You’ve probably heard of the car companies that are offering job-loss protection to induce new car sales: buy a car and if you lose your job in the next few months you can return the car. Some homebuilders have offered job loss payment protection plans too, offering employment assurance programs to spur sales. Now Uncle Sam is thinking about getting in on the act, and is considering leaning on lenders to allow homeowners who lose their job skip some monthly mortgage payments.

With unemployment now above 12% in states like California, Nevada, and Michigan, it’s easy to understand the political appeal of such a proposal. It’s less clear why loan servicers would be willing to do this. After all, they have a contract with the borrower which says they’re owed their monthly mortgage payment. From the lender’s perspective, it’s not their problem whether or not the borrower has a job. As one of Tony Soprano’s guys might say when collecting a debt: “Tell it to someone who cares.”

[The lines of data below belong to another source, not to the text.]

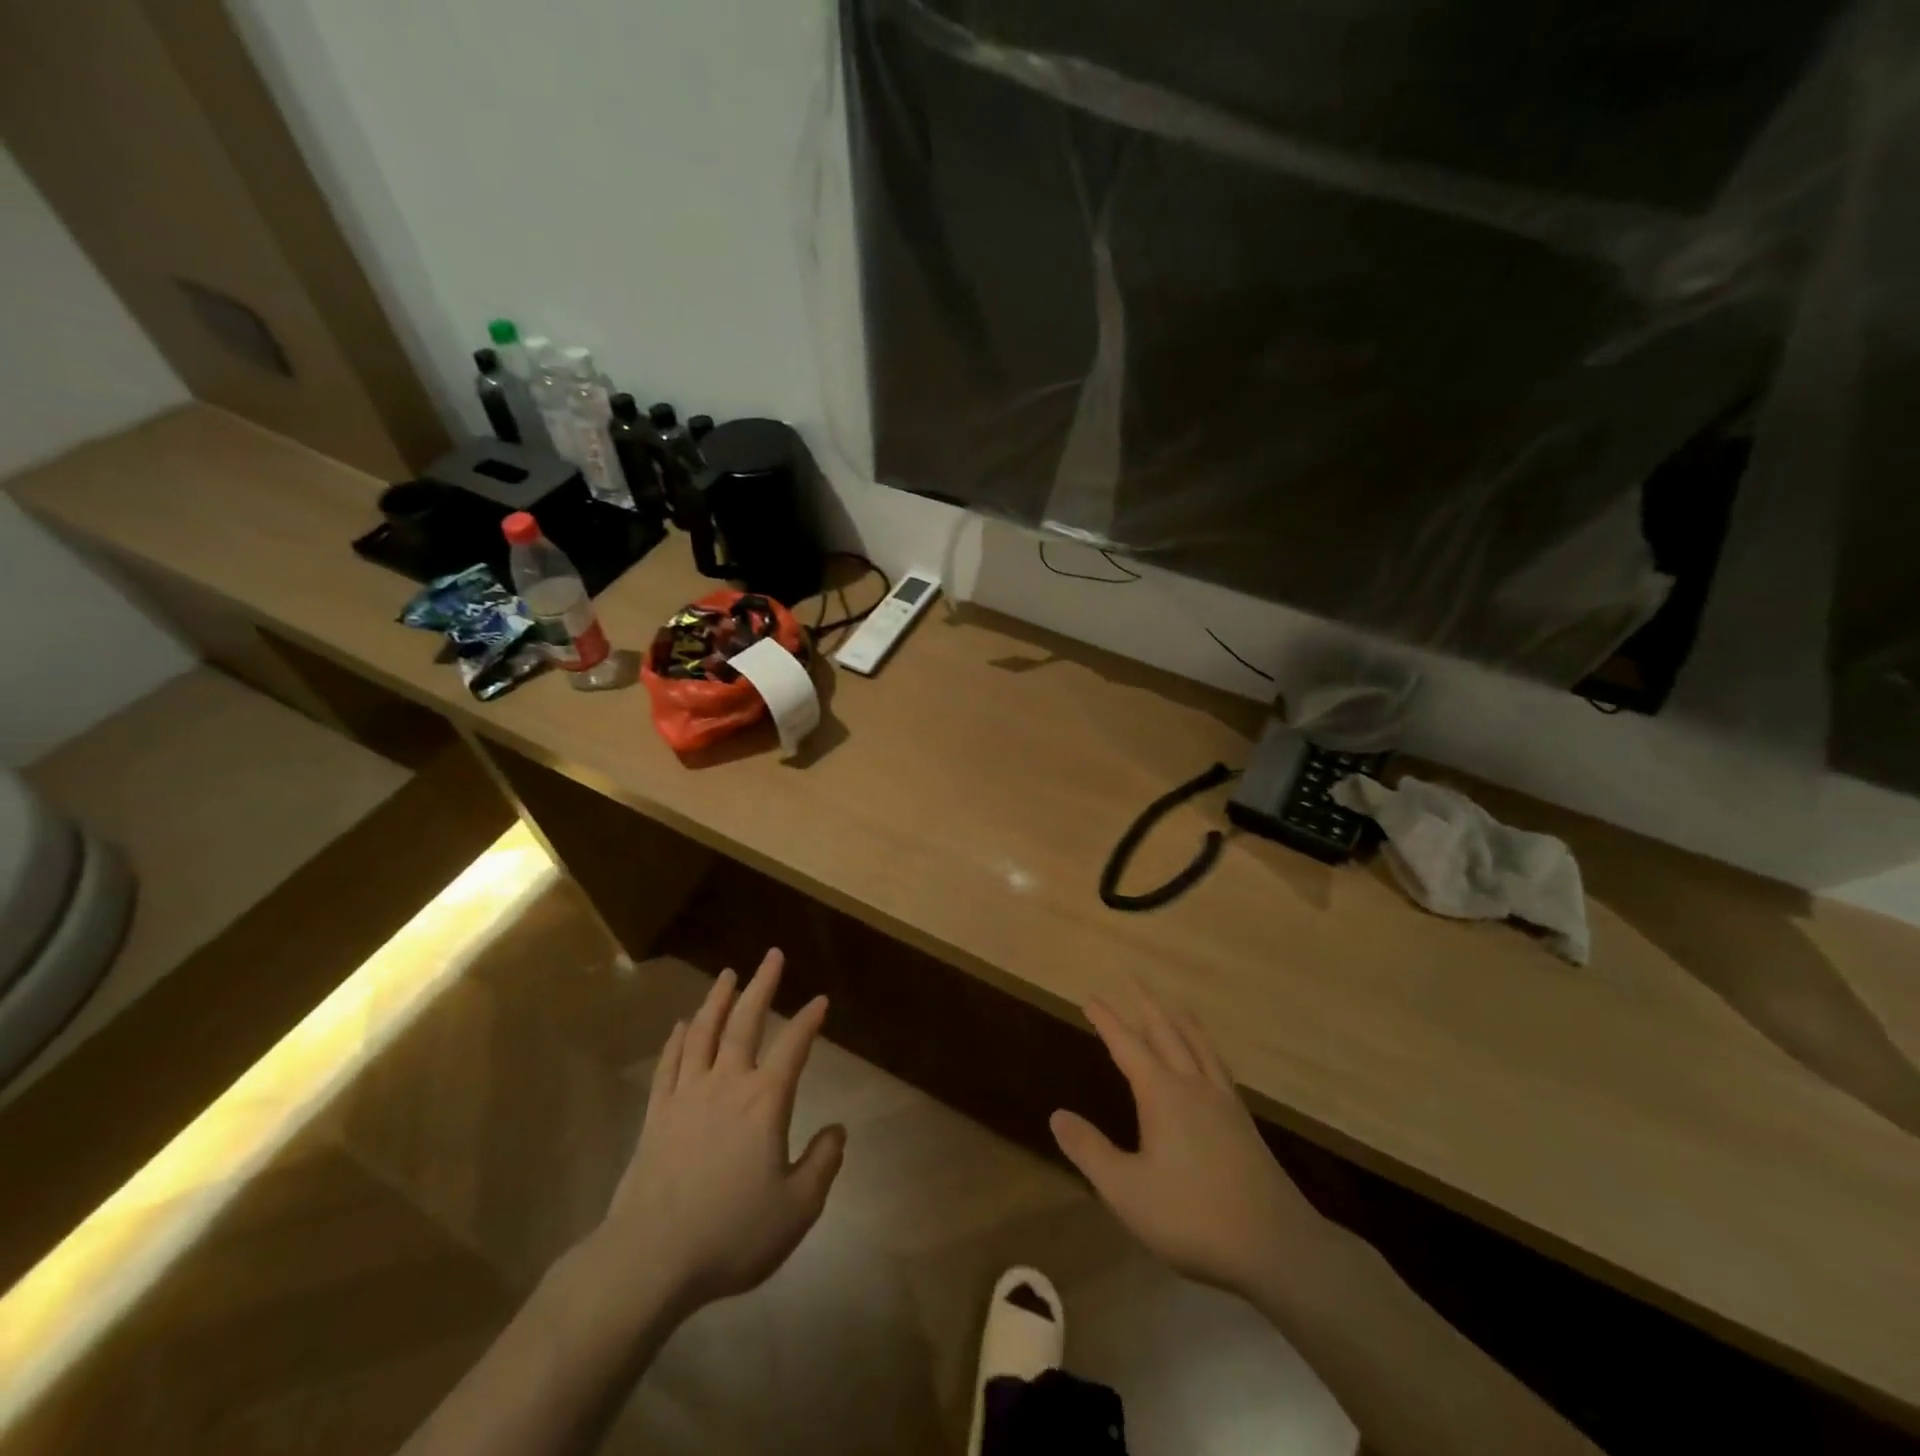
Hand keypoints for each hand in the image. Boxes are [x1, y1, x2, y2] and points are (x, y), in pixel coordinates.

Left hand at [591, 949, 844, 1314]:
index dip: (809, 1020)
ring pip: (703, 1033)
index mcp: (764, 1101)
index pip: (793, 1047)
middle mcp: (726, 1084)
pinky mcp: (656, 1115)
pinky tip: (682, 1026)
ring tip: (728, 975)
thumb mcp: (797, 1209)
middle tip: (771, 955)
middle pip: (745, 1022)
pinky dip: (677, 1040)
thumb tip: (837, 1130)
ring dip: (717, 1000)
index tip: (820, 1000)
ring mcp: (686, 1096)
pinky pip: (669, 1065)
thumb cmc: (731, 1233)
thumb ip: (822, 1164)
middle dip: (762, 985)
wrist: (650, 1259)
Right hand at [1051, 985, 1315, 1299]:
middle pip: (1167, 1032)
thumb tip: (1056, 1115)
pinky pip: (1219, 1067)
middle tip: (1131, 979)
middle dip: (1146, 1004)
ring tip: (1174, 1006)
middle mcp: (1194, 1086)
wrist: (1276, 1247)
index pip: (1127, 1046)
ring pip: (1199, 1046)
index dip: (1107, 1020)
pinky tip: (1209, 1061)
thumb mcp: (1127, 1191)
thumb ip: (1090, 1151)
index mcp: (1163, 1095)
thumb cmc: (1193, 1217)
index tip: (1091, 997)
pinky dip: (1206, 1048)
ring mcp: (1224, 1103)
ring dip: (1181, 1021)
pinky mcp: (1244, 1124)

Alas, despite what you may have read, lenders aren’t bad people. They empathize when their borrowers hit hard times. However, it’s not altruism that’s driving their interest in this potential program. It’s the realization that banks don’t want to foreclose on any more homes than they have to. A bank would much rather have their borrower fall a few months behind on their mortgage, or modify the loan, than foreclose on the home. It’s still too early to know whether the proposals being considered will go into effect, but the advice for now is clear: if you hit hard times and are struggling to pay your mortgage, pick up the phone and call your lender. It’s a difficult call to make, but it just might allow you to keep your home.